Tuttavia non era questo il principale problema di Rosa, la vera magagna del giardino consisteva nella sua esposizione: volto
ad ovest, stretto tra il muro della casa ed un’alta siepe di alloro che incombeva su tutta l’aiuola, era quasi completamente in
ombra. Le rose, per riuscire ad avere qualche ora di sole, si erano trasformate in scheletrici alberi spinosi.

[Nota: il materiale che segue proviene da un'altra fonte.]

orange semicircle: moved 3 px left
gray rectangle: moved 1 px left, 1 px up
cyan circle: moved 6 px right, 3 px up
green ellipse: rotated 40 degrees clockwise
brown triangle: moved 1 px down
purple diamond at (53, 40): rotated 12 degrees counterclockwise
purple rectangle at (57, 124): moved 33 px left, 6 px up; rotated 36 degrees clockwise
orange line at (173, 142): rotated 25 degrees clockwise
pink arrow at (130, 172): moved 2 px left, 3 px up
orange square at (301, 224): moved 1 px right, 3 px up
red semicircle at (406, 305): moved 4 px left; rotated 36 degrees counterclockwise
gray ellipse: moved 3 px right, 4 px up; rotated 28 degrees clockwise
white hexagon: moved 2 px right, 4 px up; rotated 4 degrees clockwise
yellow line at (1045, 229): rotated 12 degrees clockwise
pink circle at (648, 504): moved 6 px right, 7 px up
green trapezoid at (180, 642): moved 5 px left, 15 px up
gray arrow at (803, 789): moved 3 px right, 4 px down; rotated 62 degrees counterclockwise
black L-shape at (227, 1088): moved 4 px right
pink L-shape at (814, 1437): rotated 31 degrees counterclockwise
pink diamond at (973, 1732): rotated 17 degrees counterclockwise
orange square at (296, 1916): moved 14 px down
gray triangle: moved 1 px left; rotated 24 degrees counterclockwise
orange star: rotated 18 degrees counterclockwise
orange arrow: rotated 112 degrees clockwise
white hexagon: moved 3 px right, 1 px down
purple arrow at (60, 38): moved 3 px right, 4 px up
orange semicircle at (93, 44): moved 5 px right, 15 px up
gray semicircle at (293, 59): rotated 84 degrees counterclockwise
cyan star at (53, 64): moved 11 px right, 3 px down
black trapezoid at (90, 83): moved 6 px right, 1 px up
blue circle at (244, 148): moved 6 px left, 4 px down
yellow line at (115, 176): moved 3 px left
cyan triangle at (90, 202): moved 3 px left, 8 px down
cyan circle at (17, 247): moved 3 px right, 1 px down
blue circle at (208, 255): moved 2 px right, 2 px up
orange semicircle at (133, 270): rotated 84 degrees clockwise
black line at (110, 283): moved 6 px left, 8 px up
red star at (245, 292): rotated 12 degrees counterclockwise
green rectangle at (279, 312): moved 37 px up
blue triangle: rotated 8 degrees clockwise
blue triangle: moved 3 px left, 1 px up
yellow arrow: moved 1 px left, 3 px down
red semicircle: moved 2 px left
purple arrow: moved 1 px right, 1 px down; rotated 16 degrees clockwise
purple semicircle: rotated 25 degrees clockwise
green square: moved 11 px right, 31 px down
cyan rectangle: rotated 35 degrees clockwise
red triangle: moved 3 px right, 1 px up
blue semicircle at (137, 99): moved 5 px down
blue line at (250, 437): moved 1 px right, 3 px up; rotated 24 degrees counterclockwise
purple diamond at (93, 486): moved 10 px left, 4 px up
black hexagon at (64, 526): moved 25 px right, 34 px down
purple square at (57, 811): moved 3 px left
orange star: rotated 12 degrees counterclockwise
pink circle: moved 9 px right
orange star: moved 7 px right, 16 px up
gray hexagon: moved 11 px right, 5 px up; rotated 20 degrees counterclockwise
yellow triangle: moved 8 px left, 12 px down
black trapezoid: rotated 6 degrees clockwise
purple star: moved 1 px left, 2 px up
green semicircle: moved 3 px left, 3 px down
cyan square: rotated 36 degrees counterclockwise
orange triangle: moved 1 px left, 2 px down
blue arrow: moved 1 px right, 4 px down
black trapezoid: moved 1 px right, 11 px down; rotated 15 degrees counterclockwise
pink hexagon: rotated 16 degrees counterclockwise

L’alloro mostrava qua e là gli inconfondibili segni di un’infestazione di fumaggine e Rosa inizialmente sperò che morisse. Poi
cominciò a pensare ad un metodo rapido per eliminarlo, ma il marito la convinse che quel muro di sempreverde era utile
perché, oltre a garantire un po’ di privacy, proteggeva la casa dal vento invernale e dai miasmi del traffico. L’alloro, graziato,
dimostrò di possedere un’insospettabile vitalità: ogni anno una ditta specializzata doveva provvedere al taglio dei lunghi getti
nati in primavera.
Anche il più sprovveduto dei giardinieri sa che esistono piante da sole, da ombra e da mezz’ombra: i fiori più belli e profumati,
quelli prediletti da Rosa, richiedono luce diretta, mentre la scelta tra le piante da fiore che sopportano un’oscurità più o meno
intensa è molto limitata, se si escludono l’ortensia, la violetta, la pervinca, l’impatiens e la lobelia.
Nei manuali di giardinaggio si legge che le piante, per fiorire e rimanere in salute, devono essere collocate nella giusta
posizione e, dopo molti tentativi finiti male, Rosa giunse alla conclusione che i libri avevano ragione: è impossibile opporsi alle
leggi di natura e quindi quel giardino in ombra non sarebbe mai divenuto il fiorito angolo di paradiso che aveva sempre
desiderato.
Continuò tuttavia ad occuparsi della sua aiuola. Cercava di tenere in vita le piante malate, potava i rami secchi, sradicava i
ceppi morti ed ogni tanto comprava qualche vaso fiorito che collocava nei pochi punti del marciapiede esposti al sole. I nuovi
arrivati però non sopravvivevano a lungo.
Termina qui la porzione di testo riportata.